Texas divorce law is no different. A dog is lumped in with other marital property and gets divided with the other marital assets, without regard to the parties’ relationship with the pup, or where the pup is likely to be happier.

While this has been our law since independence, suspect its days are numbered. Dog divorce law, in a handful of states, has already moved on. In these jurisdictions, their divorce law is consistent with how a beloved dog is likely to be seen divorcing parties: as more important than the crystal collection, or even the Springsteen album on vinyl. Most people who live with a dog have a strong emotional attachment with their furry companion. They miss their dog during prolonged separations and grieve when their dog dies.

Additionally, our criminal law already treats dogs as something more than mere property. Texas makes harming a dog a crime. Additionally, those who harm dogs are treated—by the public—far differently than those who harm the household furniture, as one NFL quarterback poignantly learned.

Nonetheless, in nearly all states, divorce law remains unchanged. There is no requirement for any court to consider a party’s emotional attachment, and, at least in theory, a family court can order that a dog be sold, with the proceeds divided.

Change, however, is in the air. The first crack in the legal facade came in 2000, when a couple in San Diego spent $150,000 in a two-year court battle over possession of their pointer/greyhound mix, Gigi.
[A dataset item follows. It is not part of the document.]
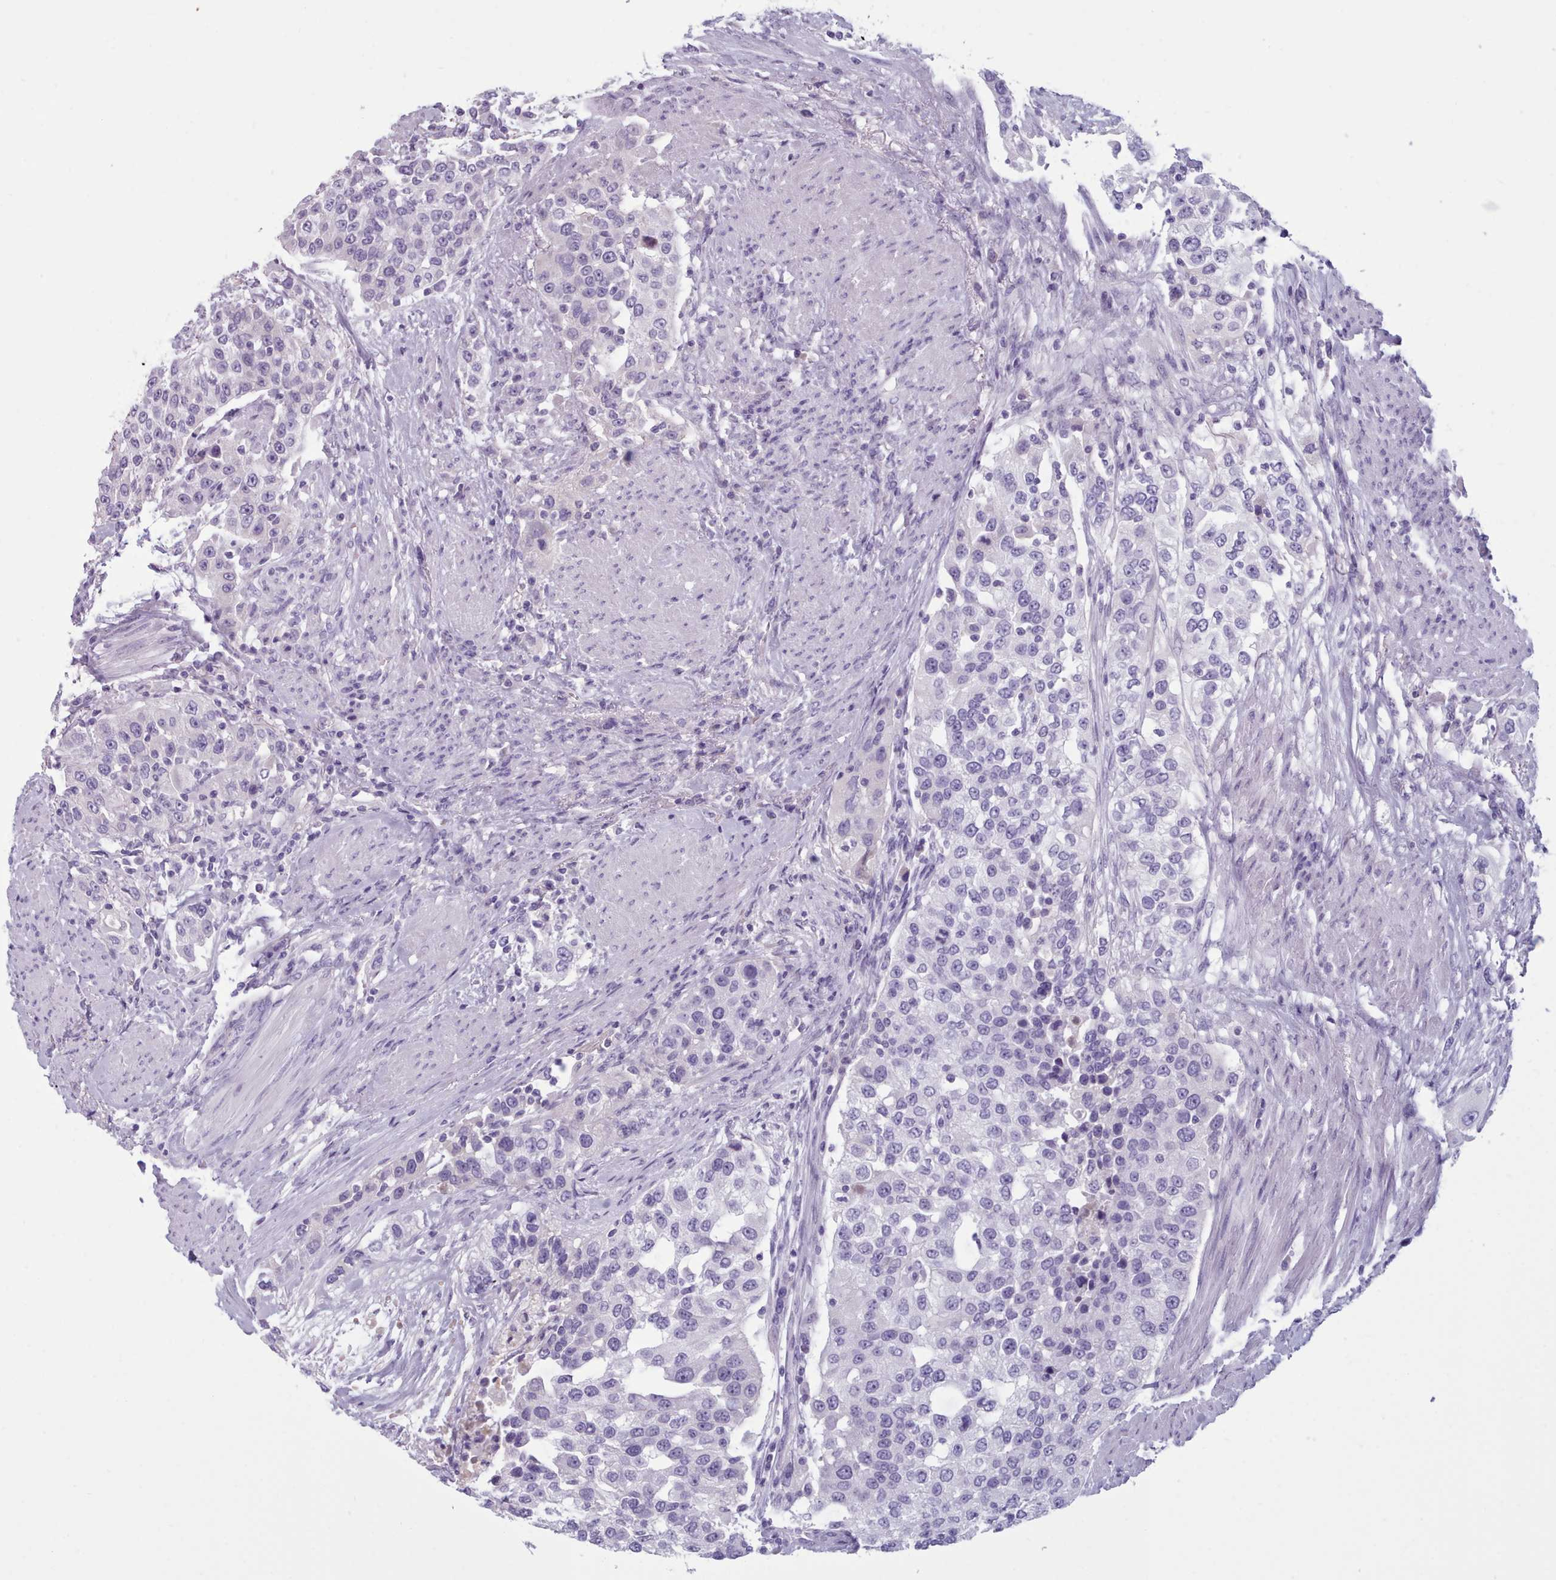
{"staining": {"intensity": "negative", "quantity": "none", "location": "none"}, "tissue": "urothelial cancer", "cell_type": "Tumor cells", "image_type": "cancer", "snomed": [{"axis": "morphology", "description": "Urothelial carcinoma, High grade"}, {"axis": "topography", "description": "Urinary bladder"}], "caption": "Tumor cells show no significant protein positivity in urothelial cancer.", "gene": "ZNF43", "patient": {"sex": "female", "age": 80}}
The court heard evidence from an animal behaviorist and a permitted, as evidence, a video entitled “Day in the Life of Gigi.” It showed Gigi sleeping under the wife’s chair and cuddling with her. She was eventually awarded custody.

The first state court to venture from the common law of dogs in divorces was in Alabama. In 2010, an Alabama appeals court signaled its perplexity, observing that “where a pet is the subject of a division of property, the courts sometimes consider the best interest of the animal, and, as a pet is personal property, sometimes do not.”

The Placey court appears to have ignored the dog-as-mere-property common law:

“The trial court determined that Preston would be better cared for in the family home occupied by the mother … the daughter was living in a hotel and … Preston needed a yard and not the cramped quarters of a hotel room. Thus, it appears that the trial court considered the best interest of Preston in determining that the mother was Preston’s true owner.”

In 2014, Vermont became the first of our sister states to authoritatively revisit its law about dogs in divorces. The Vermont Supreme Court held that, while dogs were not the same as children, a family court must determine the best interests of a dog and make what is in fact, even if it is not yet called, a dog custody determination:

“we hold that the family division may consider … the welfare of the animal and the emotional connection between the animal and each spouse.”

The case before the Vermont court did not involve any children or any other property dispute. The parties’ only bone of contention (sorry) was that both parties wanted to retain Belle, a German wirehaired pointer. There was no evidence of Belle’s market value beyond any other German wirehaired pointer with her training and age.

The court found it instructive that the husband treated Belle like a dog, while the wife tended to treat Belle like a child. In the end, the husband prevailed because he regularly took Belle to work with him. He was able to do so because of his career path: He is a veterinarian.

New York seems ready to follow Vermont. A trial court in New York City found itself, in 2013, with a case disputing custody of Joey, a miniature dachshund. The two spouses fighting over Joey brought evidence to the Court, such as the side of the bed where Joey preferred to sleep.

In his decision, Justice Matthew Cooper offered a retort to those who might argue that puppy custody determinations were a waste of judicial resources, observing that, “if judicial resources can be devoted to such matters as to which party gets to use the Escalade as opposed to the Ferrari, or who gets to in the Hamptons house instead of the Aspen chalet, there is certainly room to give consideration to a case involving a treasured pet.”

California elected to change its law, and follow Vermont, by legislation. The new state law, which took effect with the new year, empowers judges to consider “the care of the pet animal.” The law’s legislative sponsor, Assemblymember Bill Quirk said that the law “makes clear that courts must view pet ownership differently than the ownership of a car.”

Changes in the law occur, in the United States, one state at a time. I suspect that, soon, dog custody determinations will become the norm.